_Exercise directions_
Which lines of the listing below contain the string "orphan"? Copy each one.

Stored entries

══════

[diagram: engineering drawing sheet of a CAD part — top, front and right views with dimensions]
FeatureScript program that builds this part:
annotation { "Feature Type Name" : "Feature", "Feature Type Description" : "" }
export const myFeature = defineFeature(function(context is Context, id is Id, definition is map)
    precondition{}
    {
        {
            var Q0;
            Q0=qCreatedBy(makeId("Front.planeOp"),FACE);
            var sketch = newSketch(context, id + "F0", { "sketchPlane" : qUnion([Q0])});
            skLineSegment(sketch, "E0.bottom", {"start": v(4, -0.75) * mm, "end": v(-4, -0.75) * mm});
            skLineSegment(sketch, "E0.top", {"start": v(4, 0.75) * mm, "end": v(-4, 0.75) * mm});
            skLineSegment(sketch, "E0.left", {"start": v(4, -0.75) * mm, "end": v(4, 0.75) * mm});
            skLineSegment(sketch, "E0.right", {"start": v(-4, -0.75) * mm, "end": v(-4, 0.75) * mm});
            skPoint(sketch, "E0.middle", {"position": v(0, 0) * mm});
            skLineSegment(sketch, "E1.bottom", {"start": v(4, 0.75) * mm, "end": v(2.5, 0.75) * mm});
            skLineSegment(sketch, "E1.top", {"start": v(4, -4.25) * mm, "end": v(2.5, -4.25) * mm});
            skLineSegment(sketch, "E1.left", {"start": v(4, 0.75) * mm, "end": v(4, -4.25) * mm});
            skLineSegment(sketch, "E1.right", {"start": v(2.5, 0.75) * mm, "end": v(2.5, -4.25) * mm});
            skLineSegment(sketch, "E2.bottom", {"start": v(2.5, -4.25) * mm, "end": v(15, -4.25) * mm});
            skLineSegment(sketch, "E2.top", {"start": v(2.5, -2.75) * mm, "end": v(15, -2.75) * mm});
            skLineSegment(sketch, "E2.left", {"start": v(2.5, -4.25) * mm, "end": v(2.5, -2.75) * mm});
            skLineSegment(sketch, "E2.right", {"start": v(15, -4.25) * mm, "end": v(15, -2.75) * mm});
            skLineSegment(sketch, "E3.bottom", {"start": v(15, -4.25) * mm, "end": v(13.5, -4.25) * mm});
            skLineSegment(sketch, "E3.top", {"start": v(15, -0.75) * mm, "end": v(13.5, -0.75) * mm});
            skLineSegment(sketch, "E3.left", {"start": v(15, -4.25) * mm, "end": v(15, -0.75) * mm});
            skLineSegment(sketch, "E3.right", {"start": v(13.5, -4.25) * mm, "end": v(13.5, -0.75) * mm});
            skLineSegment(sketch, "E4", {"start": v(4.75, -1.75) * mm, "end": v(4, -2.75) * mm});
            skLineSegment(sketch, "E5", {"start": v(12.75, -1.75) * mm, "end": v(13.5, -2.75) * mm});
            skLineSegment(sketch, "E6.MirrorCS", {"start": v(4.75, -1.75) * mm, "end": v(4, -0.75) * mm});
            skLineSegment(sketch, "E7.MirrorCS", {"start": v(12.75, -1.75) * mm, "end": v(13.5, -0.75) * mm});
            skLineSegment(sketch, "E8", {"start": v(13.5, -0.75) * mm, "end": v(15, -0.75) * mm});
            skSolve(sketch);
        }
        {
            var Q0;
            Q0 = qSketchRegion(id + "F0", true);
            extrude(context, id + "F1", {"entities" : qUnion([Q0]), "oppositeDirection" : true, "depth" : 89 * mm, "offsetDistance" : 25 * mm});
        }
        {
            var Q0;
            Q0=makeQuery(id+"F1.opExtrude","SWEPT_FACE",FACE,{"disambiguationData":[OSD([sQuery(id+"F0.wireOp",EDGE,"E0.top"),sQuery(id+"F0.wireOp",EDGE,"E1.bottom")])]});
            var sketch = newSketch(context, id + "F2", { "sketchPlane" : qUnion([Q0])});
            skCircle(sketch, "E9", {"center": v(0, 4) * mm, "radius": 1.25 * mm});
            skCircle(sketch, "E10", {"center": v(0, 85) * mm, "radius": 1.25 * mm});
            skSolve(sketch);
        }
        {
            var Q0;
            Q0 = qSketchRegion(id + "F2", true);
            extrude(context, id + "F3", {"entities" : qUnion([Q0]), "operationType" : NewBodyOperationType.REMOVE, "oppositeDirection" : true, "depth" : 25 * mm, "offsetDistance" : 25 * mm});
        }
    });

══════

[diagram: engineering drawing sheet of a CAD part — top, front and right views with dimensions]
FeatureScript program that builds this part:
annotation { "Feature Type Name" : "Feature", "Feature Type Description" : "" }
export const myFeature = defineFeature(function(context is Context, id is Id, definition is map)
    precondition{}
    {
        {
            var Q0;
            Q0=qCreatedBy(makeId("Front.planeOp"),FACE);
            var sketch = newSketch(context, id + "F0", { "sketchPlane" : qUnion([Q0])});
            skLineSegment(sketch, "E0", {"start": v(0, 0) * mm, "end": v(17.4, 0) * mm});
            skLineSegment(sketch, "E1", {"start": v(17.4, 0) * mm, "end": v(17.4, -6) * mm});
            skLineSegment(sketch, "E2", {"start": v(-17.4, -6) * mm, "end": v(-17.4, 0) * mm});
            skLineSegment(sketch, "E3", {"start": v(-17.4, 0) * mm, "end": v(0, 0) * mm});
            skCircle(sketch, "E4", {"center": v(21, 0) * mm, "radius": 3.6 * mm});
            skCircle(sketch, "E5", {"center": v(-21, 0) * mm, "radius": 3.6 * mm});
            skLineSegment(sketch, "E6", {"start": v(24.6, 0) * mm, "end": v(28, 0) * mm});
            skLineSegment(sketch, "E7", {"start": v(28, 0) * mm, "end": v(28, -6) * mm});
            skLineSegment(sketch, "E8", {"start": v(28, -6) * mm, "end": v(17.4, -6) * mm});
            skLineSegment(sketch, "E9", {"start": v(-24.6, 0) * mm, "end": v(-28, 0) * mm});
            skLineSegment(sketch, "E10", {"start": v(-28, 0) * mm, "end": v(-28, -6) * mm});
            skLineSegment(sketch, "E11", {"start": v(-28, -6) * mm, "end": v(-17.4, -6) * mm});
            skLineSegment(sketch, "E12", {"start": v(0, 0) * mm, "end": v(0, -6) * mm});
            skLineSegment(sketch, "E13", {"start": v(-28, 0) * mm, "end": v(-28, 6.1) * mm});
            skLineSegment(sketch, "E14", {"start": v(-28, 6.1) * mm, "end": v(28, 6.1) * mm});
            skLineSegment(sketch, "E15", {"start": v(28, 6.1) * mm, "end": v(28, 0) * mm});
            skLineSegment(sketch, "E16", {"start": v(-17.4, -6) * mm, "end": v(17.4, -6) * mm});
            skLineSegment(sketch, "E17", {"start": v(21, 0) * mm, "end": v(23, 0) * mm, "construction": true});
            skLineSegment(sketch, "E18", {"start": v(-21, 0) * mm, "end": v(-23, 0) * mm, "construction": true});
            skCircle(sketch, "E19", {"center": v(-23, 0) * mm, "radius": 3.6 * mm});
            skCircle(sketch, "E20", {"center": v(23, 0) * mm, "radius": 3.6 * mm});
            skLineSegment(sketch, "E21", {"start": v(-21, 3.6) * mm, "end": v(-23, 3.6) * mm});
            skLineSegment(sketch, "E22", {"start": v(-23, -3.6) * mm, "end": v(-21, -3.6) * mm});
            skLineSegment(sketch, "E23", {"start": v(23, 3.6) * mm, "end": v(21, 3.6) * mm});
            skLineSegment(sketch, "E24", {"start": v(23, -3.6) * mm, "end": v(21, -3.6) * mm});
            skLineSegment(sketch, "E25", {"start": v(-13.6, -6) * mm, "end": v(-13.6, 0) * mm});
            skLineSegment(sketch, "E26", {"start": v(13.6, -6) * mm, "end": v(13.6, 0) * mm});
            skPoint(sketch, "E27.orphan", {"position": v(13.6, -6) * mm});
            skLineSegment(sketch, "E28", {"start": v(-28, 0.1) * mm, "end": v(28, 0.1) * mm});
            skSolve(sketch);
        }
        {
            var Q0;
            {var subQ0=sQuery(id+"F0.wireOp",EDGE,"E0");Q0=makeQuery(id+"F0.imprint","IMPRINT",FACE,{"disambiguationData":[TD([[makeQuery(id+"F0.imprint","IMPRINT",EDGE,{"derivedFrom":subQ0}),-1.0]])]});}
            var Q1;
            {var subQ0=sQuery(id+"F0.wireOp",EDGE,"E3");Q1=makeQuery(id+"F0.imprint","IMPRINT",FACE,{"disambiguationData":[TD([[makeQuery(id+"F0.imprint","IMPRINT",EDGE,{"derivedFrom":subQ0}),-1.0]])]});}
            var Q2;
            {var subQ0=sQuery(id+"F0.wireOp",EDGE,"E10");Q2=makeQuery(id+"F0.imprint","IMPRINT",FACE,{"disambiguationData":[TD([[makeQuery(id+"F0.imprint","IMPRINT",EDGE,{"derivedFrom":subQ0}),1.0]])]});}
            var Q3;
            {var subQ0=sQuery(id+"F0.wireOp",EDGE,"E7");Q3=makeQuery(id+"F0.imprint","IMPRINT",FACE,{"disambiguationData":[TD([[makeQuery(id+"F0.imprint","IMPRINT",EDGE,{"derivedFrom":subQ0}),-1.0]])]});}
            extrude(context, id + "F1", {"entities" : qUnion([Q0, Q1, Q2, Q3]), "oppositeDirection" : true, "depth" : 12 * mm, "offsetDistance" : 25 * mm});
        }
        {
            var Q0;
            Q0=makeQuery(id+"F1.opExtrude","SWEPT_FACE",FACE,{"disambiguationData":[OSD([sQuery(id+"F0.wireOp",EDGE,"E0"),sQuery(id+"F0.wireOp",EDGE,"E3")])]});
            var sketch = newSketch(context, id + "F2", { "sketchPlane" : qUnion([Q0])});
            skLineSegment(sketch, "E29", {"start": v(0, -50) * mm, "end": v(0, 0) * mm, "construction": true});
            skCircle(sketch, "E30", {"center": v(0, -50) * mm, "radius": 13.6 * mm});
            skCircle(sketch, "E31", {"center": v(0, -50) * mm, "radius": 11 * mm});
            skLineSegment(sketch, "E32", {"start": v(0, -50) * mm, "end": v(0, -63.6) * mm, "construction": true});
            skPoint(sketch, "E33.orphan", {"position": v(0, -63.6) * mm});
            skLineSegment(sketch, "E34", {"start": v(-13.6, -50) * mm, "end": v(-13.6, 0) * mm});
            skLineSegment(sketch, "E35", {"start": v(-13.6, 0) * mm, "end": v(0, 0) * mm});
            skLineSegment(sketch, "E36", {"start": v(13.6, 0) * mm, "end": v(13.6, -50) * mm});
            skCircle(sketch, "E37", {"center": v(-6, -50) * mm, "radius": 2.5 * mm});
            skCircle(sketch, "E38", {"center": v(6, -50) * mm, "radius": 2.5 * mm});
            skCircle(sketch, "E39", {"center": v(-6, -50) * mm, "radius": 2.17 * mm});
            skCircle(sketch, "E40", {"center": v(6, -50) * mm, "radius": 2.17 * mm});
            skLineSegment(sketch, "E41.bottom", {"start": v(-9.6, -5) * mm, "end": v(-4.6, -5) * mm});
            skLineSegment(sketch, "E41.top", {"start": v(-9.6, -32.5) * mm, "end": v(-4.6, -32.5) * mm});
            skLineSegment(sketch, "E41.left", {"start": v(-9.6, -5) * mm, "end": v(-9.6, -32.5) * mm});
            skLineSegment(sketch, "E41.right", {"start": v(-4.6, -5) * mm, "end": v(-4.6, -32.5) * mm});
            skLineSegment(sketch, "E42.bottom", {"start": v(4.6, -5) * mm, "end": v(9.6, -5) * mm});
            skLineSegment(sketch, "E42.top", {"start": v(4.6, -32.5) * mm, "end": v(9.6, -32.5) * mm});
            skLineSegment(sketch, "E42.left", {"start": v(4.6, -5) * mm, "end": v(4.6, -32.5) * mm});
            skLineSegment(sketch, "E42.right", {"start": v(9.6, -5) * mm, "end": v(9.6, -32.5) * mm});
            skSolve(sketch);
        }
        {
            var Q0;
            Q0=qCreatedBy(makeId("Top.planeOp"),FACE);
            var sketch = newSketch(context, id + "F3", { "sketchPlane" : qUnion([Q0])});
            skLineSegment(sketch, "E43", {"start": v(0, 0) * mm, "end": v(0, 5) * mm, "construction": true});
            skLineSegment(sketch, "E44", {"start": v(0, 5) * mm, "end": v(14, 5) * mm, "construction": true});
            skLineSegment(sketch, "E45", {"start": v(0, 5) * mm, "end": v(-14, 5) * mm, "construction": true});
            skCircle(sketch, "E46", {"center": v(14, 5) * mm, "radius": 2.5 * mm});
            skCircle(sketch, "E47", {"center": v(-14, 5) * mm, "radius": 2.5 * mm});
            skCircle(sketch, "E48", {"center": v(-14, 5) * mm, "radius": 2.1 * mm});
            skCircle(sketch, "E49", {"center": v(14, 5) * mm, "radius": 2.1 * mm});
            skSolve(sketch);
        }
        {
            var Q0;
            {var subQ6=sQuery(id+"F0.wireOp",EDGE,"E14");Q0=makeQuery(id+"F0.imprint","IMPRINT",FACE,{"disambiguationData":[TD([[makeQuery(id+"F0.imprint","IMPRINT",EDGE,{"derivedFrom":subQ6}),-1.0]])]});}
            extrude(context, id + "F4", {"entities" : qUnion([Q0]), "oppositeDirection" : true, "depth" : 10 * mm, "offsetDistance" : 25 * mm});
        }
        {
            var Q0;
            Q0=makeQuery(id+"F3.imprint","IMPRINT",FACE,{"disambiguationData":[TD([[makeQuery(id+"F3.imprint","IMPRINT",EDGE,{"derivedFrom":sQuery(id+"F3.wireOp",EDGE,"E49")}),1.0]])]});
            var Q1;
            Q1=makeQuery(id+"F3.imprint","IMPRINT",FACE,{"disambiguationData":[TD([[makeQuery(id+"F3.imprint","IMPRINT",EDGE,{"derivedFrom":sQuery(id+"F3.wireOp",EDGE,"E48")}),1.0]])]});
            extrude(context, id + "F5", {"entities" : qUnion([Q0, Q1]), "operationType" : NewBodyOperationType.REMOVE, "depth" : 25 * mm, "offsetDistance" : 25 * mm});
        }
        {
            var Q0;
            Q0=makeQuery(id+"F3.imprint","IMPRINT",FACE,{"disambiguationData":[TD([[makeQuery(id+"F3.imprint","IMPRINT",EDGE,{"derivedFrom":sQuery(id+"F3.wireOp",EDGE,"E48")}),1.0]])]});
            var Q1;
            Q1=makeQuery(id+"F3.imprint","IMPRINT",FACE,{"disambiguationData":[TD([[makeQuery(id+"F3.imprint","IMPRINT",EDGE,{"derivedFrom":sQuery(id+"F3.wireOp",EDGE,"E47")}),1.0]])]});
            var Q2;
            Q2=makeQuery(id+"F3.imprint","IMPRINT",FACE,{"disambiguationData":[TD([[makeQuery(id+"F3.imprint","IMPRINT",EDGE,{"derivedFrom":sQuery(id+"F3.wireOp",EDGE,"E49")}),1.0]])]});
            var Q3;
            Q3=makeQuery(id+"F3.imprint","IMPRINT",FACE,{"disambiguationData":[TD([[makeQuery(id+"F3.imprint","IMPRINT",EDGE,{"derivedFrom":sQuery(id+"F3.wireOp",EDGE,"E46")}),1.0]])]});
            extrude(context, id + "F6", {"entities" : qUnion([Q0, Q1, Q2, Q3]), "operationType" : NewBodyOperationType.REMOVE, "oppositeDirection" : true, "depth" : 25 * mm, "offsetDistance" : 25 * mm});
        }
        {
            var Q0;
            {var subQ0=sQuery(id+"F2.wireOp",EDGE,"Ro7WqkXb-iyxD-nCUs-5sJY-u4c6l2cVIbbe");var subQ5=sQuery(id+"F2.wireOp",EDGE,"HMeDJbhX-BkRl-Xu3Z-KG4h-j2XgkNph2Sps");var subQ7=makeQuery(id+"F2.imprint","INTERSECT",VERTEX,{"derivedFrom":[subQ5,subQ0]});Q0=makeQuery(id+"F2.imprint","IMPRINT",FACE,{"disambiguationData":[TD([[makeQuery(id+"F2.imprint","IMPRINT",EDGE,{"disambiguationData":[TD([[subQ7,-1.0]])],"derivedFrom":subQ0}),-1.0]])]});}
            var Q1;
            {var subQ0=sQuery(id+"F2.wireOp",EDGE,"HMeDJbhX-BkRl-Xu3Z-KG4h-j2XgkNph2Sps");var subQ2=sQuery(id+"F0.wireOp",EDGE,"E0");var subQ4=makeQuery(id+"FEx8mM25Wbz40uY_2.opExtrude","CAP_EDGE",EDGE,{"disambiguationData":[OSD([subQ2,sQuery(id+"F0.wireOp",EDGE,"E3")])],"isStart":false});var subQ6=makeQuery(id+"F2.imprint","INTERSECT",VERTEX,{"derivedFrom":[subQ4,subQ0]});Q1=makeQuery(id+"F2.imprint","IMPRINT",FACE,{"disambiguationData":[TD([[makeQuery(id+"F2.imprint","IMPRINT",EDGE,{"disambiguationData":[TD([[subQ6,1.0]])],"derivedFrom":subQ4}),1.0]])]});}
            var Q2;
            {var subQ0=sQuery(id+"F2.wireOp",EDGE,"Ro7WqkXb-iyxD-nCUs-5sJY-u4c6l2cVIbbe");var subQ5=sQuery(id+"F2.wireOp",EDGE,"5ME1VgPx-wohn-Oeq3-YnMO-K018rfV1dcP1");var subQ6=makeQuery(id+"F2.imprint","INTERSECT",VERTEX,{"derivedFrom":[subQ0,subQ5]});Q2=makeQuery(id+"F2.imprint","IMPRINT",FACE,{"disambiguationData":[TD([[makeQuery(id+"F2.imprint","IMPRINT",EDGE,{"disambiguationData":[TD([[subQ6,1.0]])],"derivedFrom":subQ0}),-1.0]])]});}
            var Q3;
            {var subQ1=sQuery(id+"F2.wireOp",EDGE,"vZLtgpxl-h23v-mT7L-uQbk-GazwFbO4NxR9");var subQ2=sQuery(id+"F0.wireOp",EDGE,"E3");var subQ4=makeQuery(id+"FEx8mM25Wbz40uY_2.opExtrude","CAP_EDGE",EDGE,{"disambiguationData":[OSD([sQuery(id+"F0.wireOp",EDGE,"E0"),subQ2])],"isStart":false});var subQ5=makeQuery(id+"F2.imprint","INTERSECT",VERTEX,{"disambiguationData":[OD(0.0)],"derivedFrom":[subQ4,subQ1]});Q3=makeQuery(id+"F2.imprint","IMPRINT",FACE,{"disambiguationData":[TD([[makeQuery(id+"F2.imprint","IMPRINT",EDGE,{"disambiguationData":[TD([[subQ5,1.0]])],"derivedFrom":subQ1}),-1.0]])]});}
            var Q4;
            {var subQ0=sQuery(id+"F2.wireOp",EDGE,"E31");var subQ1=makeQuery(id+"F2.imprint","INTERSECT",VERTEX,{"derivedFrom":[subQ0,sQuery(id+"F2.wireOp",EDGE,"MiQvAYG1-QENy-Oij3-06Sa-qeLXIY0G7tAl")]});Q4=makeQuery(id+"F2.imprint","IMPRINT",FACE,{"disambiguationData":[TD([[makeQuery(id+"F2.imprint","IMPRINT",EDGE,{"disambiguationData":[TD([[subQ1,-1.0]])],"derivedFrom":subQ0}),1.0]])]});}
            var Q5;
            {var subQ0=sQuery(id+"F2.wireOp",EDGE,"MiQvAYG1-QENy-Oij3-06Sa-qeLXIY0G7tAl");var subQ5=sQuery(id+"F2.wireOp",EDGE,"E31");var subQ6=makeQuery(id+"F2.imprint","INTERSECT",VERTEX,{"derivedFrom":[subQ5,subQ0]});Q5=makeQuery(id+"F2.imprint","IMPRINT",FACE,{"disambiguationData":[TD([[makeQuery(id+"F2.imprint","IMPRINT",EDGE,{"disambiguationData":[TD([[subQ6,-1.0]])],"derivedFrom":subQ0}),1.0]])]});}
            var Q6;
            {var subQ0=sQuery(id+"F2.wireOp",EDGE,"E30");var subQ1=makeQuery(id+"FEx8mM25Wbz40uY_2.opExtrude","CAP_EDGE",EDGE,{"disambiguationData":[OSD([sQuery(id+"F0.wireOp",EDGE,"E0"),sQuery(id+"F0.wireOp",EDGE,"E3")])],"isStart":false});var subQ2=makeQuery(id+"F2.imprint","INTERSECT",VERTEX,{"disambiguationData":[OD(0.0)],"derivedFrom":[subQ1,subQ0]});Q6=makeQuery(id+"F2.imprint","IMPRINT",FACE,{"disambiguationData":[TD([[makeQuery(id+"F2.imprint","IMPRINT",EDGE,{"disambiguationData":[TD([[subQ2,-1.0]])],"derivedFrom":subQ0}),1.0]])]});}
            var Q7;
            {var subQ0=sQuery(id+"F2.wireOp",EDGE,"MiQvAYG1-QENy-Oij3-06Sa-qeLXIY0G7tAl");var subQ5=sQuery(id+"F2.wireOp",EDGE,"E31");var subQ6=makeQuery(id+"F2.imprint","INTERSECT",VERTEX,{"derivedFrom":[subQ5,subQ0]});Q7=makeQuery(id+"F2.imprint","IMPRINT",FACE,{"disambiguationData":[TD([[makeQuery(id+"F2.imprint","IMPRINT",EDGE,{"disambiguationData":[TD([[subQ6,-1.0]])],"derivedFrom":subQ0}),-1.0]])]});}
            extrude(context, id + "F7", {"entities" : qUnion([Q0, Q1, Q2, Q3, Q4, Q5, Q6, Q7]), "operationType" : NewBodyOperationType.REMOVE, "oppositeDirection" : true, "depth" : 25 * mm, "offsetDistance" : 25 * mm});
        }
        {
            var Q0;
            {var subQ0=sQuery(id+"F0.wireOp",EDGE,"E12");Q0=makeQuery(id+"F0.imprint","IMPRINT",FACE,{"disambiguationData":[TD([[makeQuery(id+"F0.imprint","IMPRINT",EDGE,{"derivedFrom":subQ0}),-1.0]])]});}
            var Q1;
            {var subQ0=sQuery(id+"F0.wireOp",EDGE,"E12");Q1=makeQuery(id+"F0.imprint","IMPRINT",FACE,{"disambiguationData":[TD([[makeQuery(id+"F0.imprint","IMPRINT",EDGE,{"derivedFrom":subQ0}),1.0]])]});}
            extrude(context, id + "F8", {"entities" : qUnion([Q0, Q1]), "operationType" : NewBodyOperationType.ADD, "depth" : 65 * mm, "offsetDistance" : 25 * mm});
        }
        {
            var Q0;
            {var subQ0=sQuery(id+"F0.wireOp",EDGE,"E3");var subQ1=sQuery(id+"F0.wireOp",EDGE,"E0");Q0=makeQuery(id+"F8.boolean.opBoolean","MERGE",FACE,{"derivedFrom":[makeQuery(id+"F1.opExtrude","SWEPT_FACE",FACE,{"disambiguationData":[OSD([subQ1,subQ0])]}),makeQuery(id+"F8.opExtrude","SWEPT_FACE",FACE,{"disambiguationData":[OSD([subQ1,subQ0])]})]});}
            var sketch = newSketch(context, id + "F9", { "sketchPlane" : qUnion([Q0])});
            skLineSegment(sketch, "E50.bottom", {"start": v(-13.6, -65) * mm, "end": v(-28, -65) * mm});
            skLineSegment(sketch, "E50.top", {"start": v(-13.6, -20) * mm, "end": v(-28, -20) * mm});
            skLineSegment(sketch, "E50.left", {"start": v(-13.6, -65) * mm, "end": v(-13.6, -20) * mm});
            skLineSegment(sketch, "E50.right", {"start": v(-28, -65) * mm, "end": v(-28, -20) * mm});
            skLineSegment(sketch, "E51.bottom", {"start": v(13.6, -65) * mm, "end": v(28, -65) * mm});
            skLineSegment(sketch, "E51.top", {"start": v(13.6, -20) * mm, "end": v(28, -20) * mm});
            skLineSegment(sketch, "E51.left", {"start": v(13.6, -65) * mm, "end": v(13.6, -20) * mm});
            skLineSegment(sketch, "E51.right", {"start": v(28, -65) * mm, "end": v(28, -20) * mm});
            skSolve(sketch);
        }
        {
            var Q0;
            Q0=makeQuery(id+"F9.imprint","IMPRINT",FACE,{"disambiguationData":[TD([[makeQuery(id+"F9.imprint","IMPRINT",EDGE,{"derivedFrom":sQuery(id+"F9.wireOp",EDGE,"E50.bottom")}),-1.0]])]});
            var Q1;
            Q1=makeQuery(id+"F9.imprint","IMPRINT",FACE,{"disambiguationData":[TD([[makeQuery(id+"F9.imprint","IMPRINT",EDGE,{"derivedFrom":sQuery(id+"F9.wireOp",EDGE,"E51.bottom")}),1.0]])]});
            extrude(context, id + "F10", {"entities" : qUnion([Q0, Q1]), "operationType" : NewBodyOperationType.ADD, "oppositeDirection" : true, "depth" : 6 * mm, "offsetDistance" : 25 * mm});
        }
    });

══════

_Output for this task_
            skPoint(sketch, "E27.orphan", {"position": v(13.6, -6) * mm});
            skPoint(sketch, "E33.orphan", {"position": v(0, -63.6) * mm});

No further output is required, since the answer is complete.